Thoughts on Google Docs

Tom Taulli asked me for the BloggingStocks interview, what I thought of Software as a Service. Like Google docs. My answer never made it to the article, but I kept thinking about the question.

I have a theory now, a litmus test of online services if you will. Imagine the following scenario:

You have spent 2 weeks preparing a huge presentation for a client. As you leave your office to meet the client, you have two options (you can't choose both, for the sake of argument):
1. You can store the presentation on your laptop and launch it directly from there, or
2. You can store your presentation in google docs, and launch it directly from there.
Which one do you pick?

Today, I cannot imagine anyone picking option 2. What if google docs is down? What if you can't get an internet connection at your clients offices? What if you forget your login? On the other hand, you run the risk of having a hard-disk crash, or having your laptop stolen. Yet, I think I know what choice I would make...

LiveProject 2.0 is out in the wild...

This week we finally release LiveProject 2.0. In that regard, we sent out a press release, and I got interviewed on BloggingStocks.

Release 2.0 was major for us, since we revamped large parts of our UI, fixed numerous bugs, and of course added major features such as the Gantt Chart. Now we'll go back to posting more frequent updates, every few weeks, with some cool features some of our customers have requested.
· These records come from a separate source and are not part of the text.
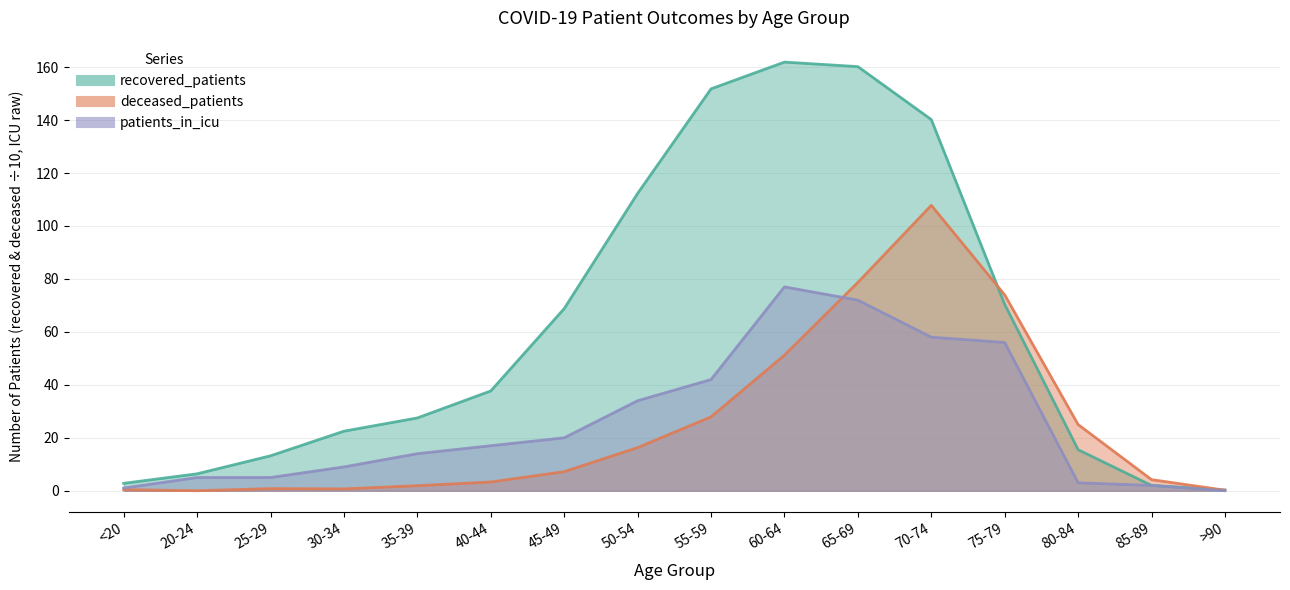

True or false: deceased_patients and recovered_patients intersect in this chart.

True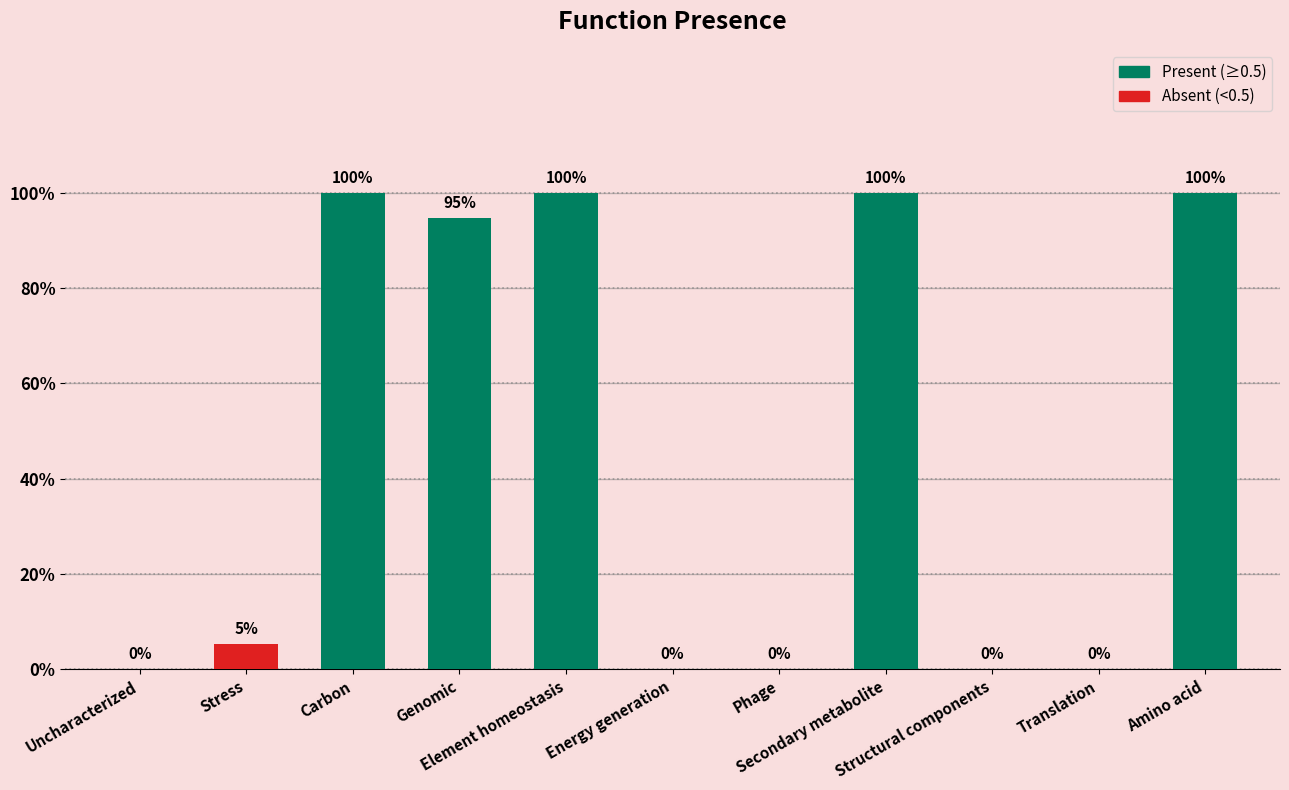

List the labels in order of value, smallest first.

Uncharacterized, Energy generation, Phage, Structural components, Translation, Stress, Genomic, Carbon, Element homeostasis, Secondary metabolite, Amino acid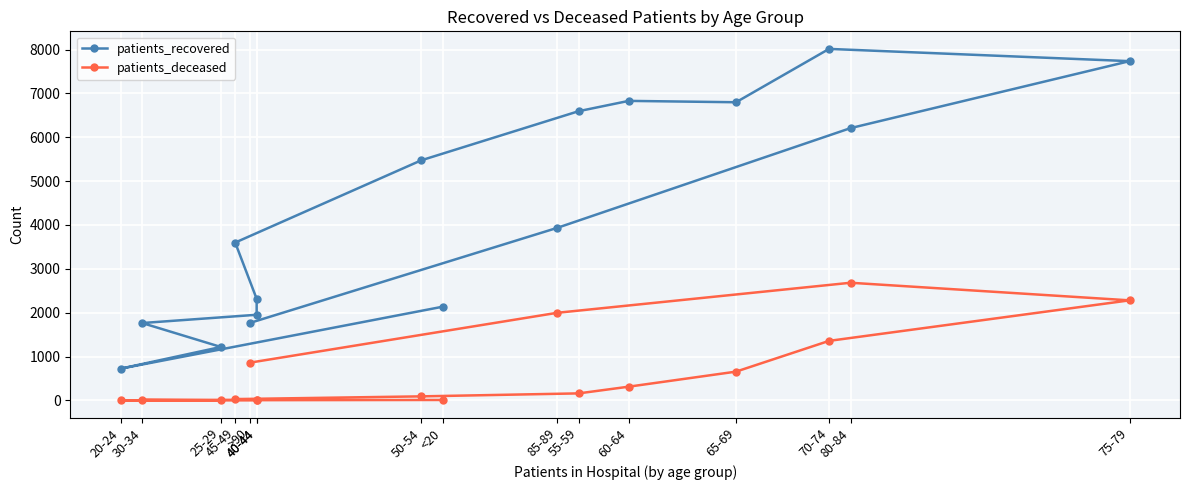

Where is the first local maximum for patients_deceased?

30-34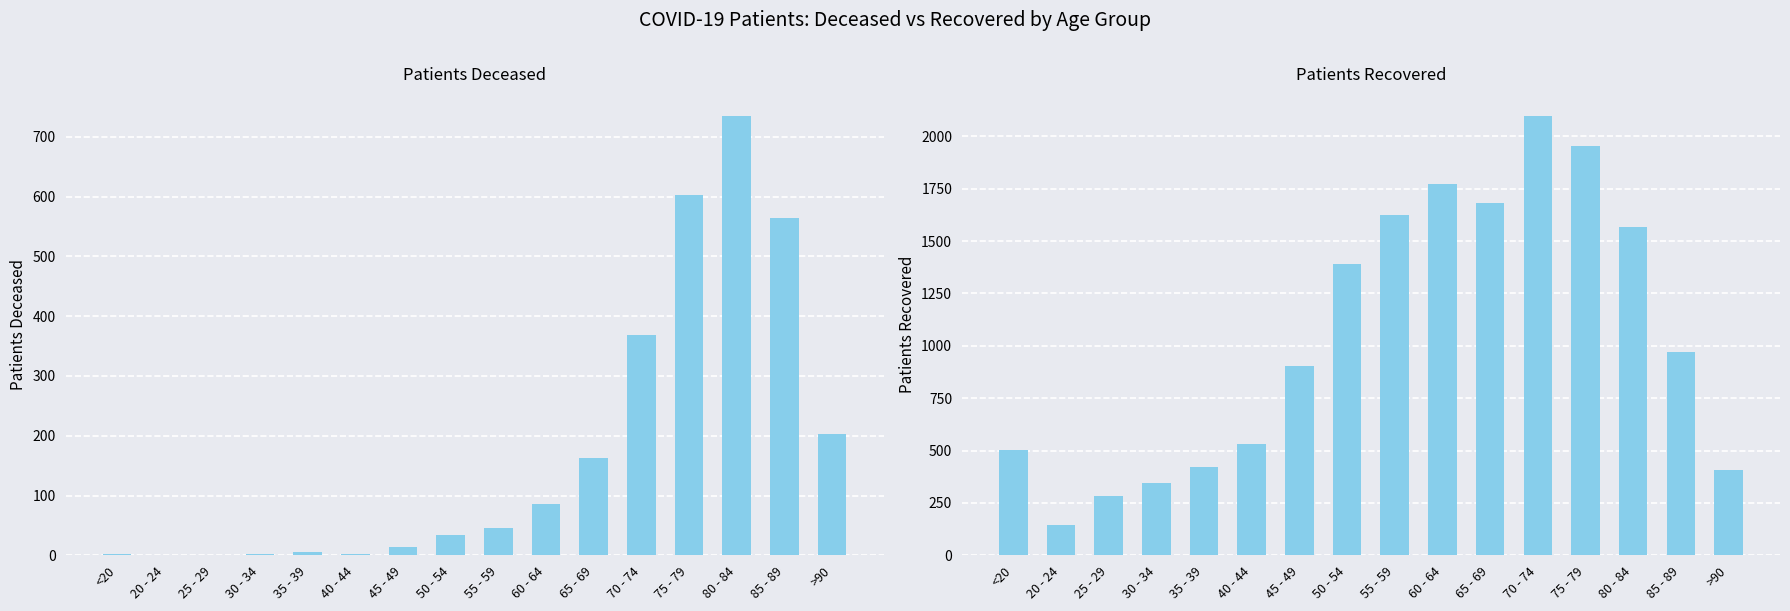

What is the difference between the maximum and second lowest values in the patients_recovered series?

1815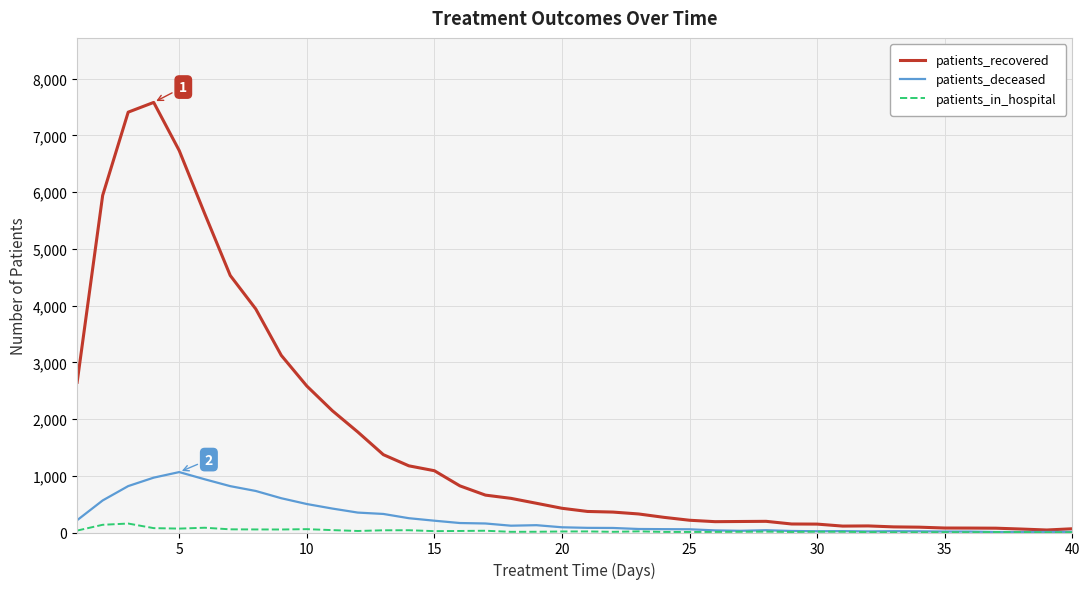

True or false: patients_deceased has more than 2 interior local peaks.

True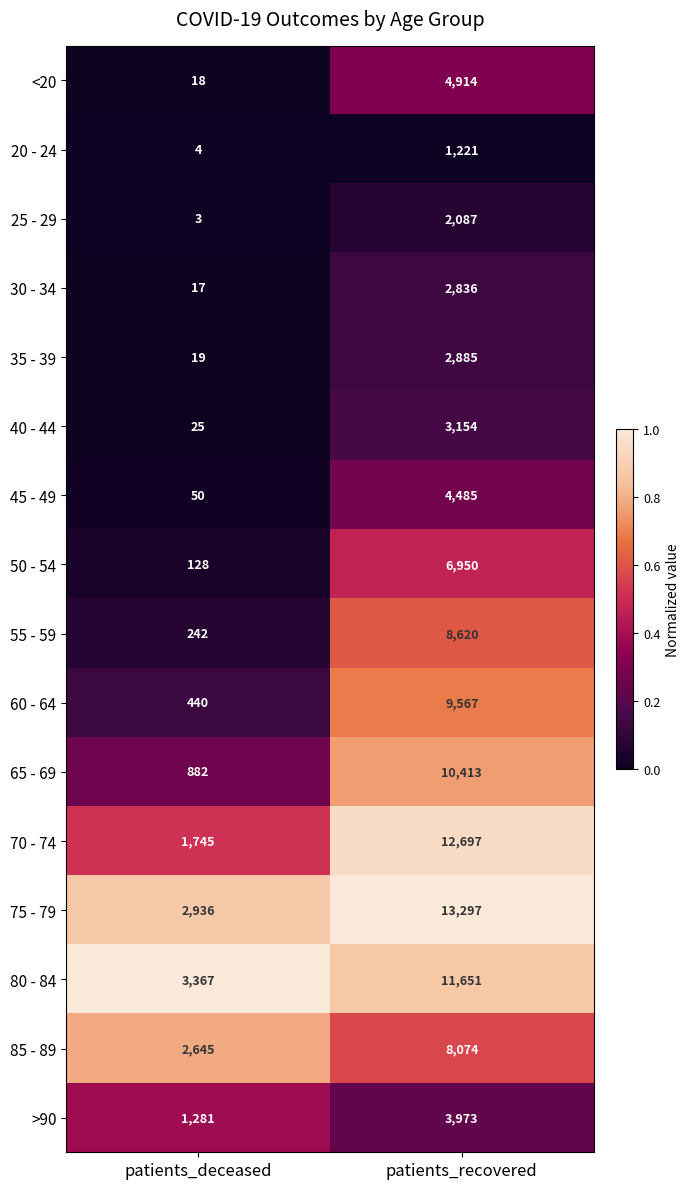

True or false: 20 - 24 has a value of 7 at patients_deceased.

False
On the business side, we decided to offer up a free Microsoft project viewer version. The code is the same as the professional version, but users won't need an account, and they can use it as long as they wish. Our purpose is to get LiveProject on as many machines as possible. Once it's there, we hope that at least some customers will realize the great value we also offer with our collaboration features. Those collaboration features are what we sell of course, but a free project viewer is an amazing offer. Steelray and Seavus are our main competitors, and they each charge well for a project viewer.

It shall be exciting to see what the future brings, so far our downloads and response have been great.